OSI – Fire Make Thunder (Metal Blade Records)Monday, 25th March 2013
First impressions can be harsh and so it was with “Cold Call,” the opening track on this, OSI’s fourth album. It seemed as if Kevin Moore and Jim Matheos’ low-key, industrial prog project (with Porcupine Tree’s Gavin Harris behind the kit again) had lost their legs. It’s a long time before anything happens and when the song finally rolls up slowly it fails to ignite. While not a bad tune it’s hardly gripping and when you’ve got something, like say the new Everytime I Die album lined up for a listen, you’re going to need that immediate impact to keep your attention. It’s as if OSI were deliberately not putting it out there, making you work for it. And it backfired.
So Fire Make Thunder was placed on the backburner for a while, but after putting it on casually again the realisation hit that this is in fact very good stuff. That slow, steady, clinical sound that they’ve had since day one is evident straight away, with Moore’s flat, almost monotone vocals working excellently throughout.
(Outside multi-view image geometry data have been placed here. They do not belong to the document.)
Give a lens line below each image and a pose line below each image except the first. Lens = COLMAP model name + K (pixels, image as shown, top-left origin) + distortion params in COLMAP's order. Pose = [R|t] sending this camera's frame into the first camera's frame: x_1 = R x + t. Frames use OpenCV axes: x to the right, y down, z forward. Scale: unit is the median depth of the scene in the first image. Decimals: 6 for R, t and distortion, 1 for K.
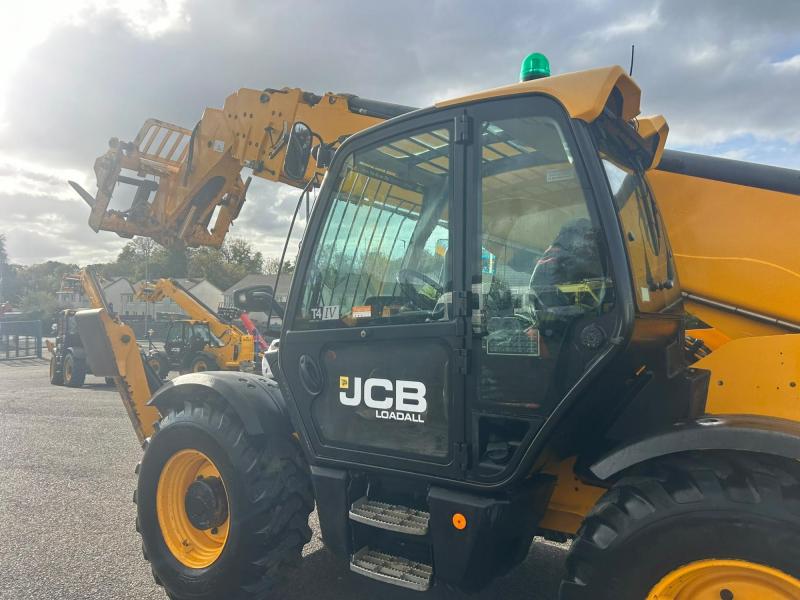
lens RADIAL K [[601.3, 0, 408.1], [0, 601.3, 303.7], [0, 0, 1]] dist [0.070122, -0.073572]
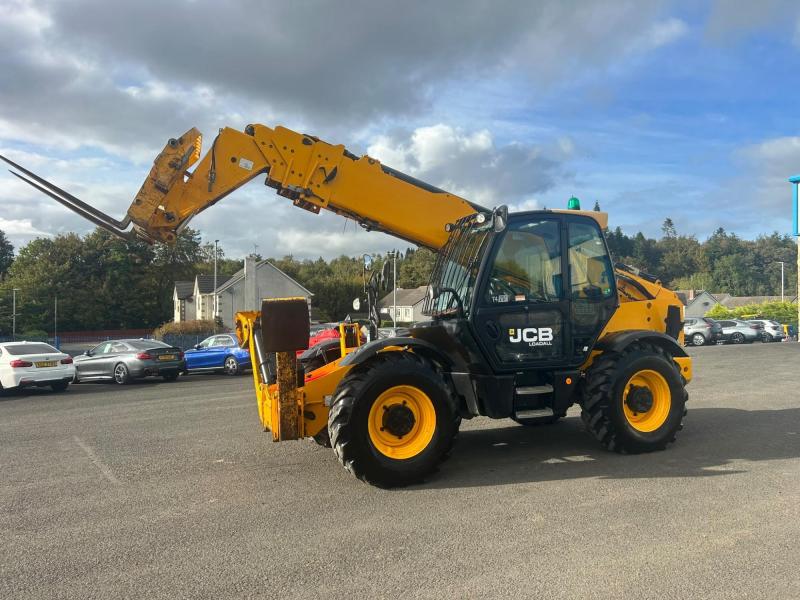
lens RADIAL K [[596.3, 0, 407.5], [0, 596.3, 298.8], [0, 0, 1]] dist [0.046090, -0.050247]
pose [[0.568663, 0.006899, 0.822542, -1.527884], [0.004047, 0.999929, -0.011185, 0.028699], [-0.822561, 0.009689, 0.568595, 0.090536]]
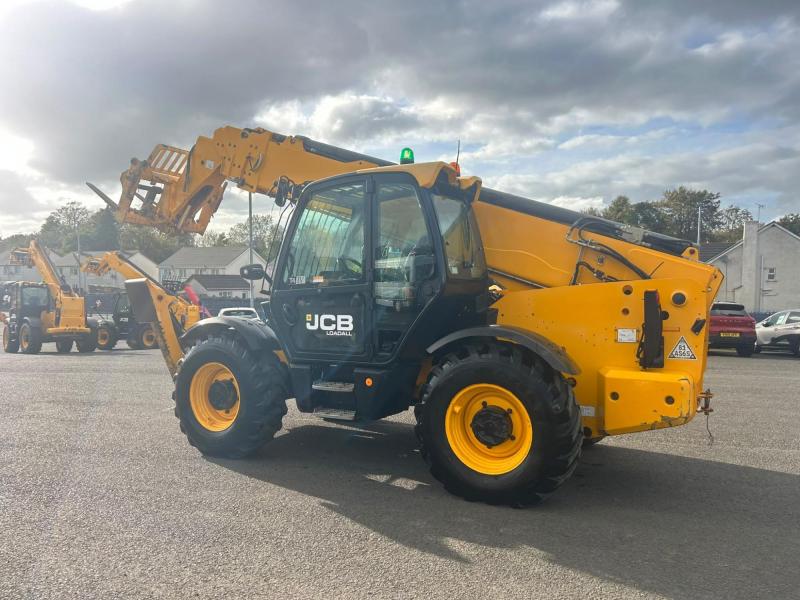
lens RADIAL K [[599.5, 0, 400.1], [0, 599.5, 306.6], [0, 0, 1]] dist [0.061808, -0.068424]
pose [[0.995943, -0.005224, 0.089834, 0.005780], [0.000700, 0.998733, 0.050313, 0.003662], [-0.089983, -0.050046, 0.994685, -0.647927]]
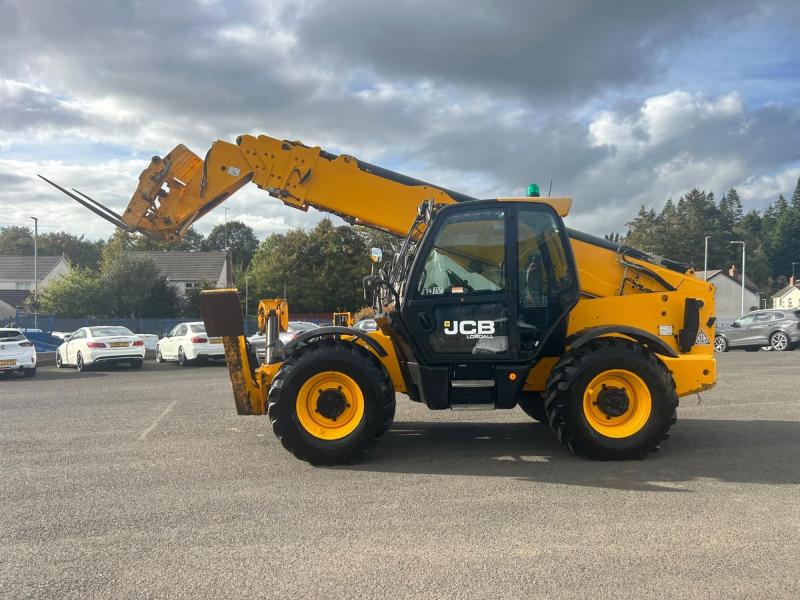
lens RADIAL K [[596.2, 0, 400.0], [0, 596.2, 300.0], [0, 0, 1]] dist [0.058589, -0.068714]
pose [[0.825067, -0.005465, 0.565008, -1.064640], [-0.001978, 0.999919, 0.012559, 0.017223], [-0.565031, -0.011479, 0.824990, -0.460271]]
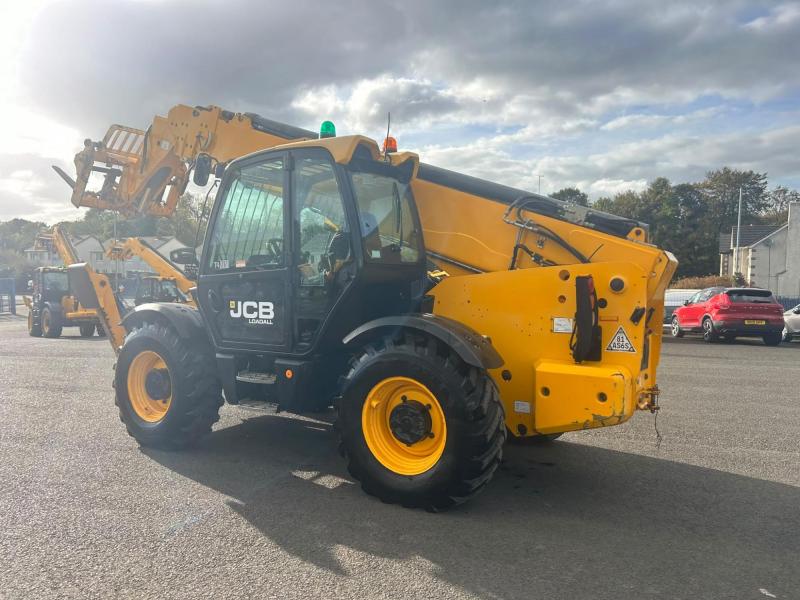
lens RADIAL K [[602.4, 0, 399.8], [0, 602.4, 305.8], [0, 0, 1]] dist [0.047451, -0.049349]
pose [[0.999571, -0.004386, 0.028969, 0.247051], [0.002262, 0.997333, 0.072948, 0.006207], [-0.029212, -0.072851, 0.996915, -0.572670]]
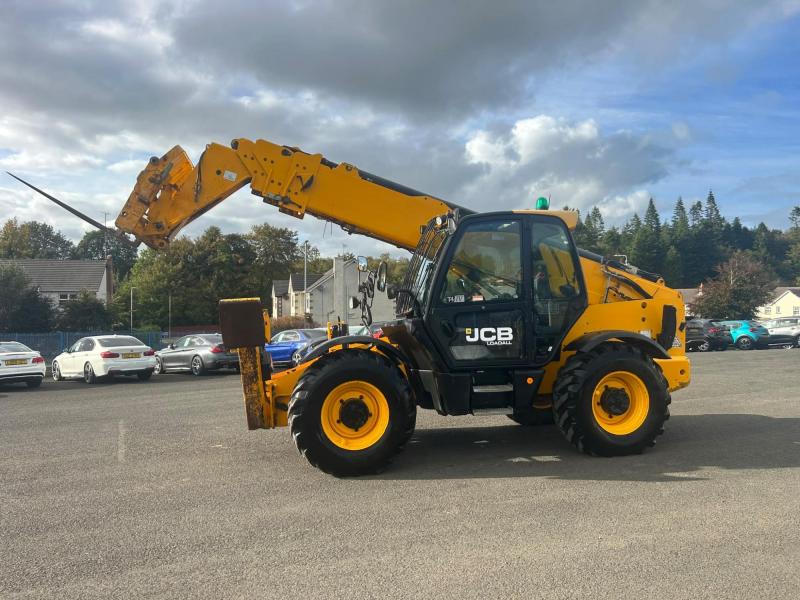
lens RADIAL K [[595.3, 0, 398.8], [0, 595.3, 300.1], [0, 0, 1]] dist [0.060338, -0.074984]
pose [[0.704196, 0.001157, 0.710004, -1.350595], [0.003126, 0.999984, -0.004730, 0.022486], [-0.709998, 0.005550, 0.704181, -0.237802]]
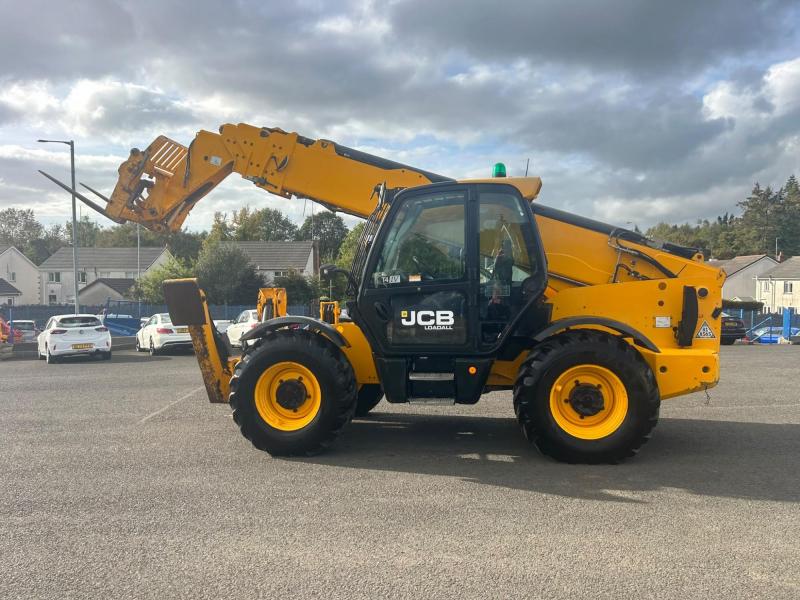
lens RADIAL K [[596.6, 0, 400.1], [0, 596.6, 304.7], [0, 0, 1]] dist [0.055445, -0.059313]
pose [[0.902585, -0.020326, 0.430032, -0.729536], [0.002553, 0.999120, 0.041866, 0.013245], [-0.430505, -0.036690, 0.901842, -0.579144]]
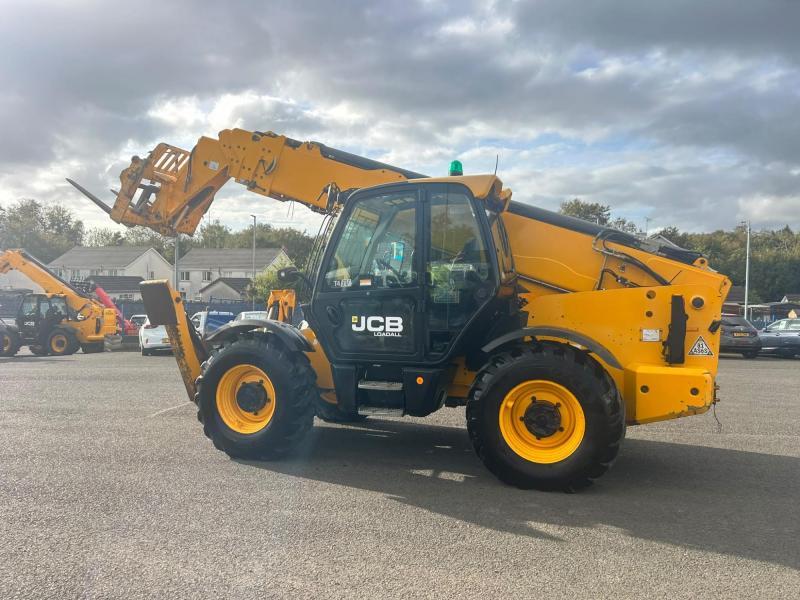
lens RADIAL K [[598.5, 0, 400.0], [0, 598.5, 300.0], [0, 0, 1]] dist [0.061255, -0.072434]
pose [[0.968941, 0.001175, 0.247289, -0.330611], [-0.009388, 0.999443, 0.032033, 0.005391], [-0.247114, -0.033359, 0.968412, -0.661511]]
“Cold Call” actually opens out into a fine song, it’s just a bit long and lacking immediacy as mentioned above. “Guards” is better, a burst of light blue and grey, the soundtrack to the opening sequence of a film, cars swinging through streets surrounded by high buildings. Album closer “Invisible Men” comes in at just under 10 minutes and morphs from a Bladerunner-style dreamer into a swirl of Matheos’ simple, yet pronounced guitar hits. It’s what happens in between though that’s really magical.
It’s on the mid-album trio of “Wind Won’t Howl,” “Big Chief II” and “For Nothing” that OSI definitely hit their stride and turn Fire Make Thunder into an album really worth checking out. “Wind Won’t Howl” reveals itself to have a Porcupine Tree feel in its heart, that sepia-toned memory spiral. The skittery, electronica intro, like insect wings on a window, the shimmering notes as if water dripping down glass and Moore’s detached, almost emotionless voice make this really poignant sounding. When he sings “just tell them everything is perfect” you can hear that it’s an urge to lie.
“Big Chief II” then lifts the mood, more of an upbeat rocker, well as much as you can expect from OSI, and again holds elements of Porcupine Tree close, like something from Deadwing. A big, fuzzy guitar chorus riff lunges forward like a motorbike being gunned, while the keyboards are sparks dancing, Moore’s disembodied voice fitting the semi-industrialised push brilliantly. Rounding this out is “For Nothing”, a heartbreaking song that sounds like the core elements of Pear Jam’s “Nothingman” or “Better Man” being played by OSI. “Don’t feel like the sun’s coming out, don’t feel like it’s going to get better” sings Moore and it’s the musical equivalent of a sad, half-smile at some lost love, remembered unexpectedly.
Fire Make Thunder may require a little work initially from the listener but it’s a great addition to the OSI catalogue. Their pared-back approach to progressive electronica/rock is worthy of your ears and here they’ve got a real charmer of an album.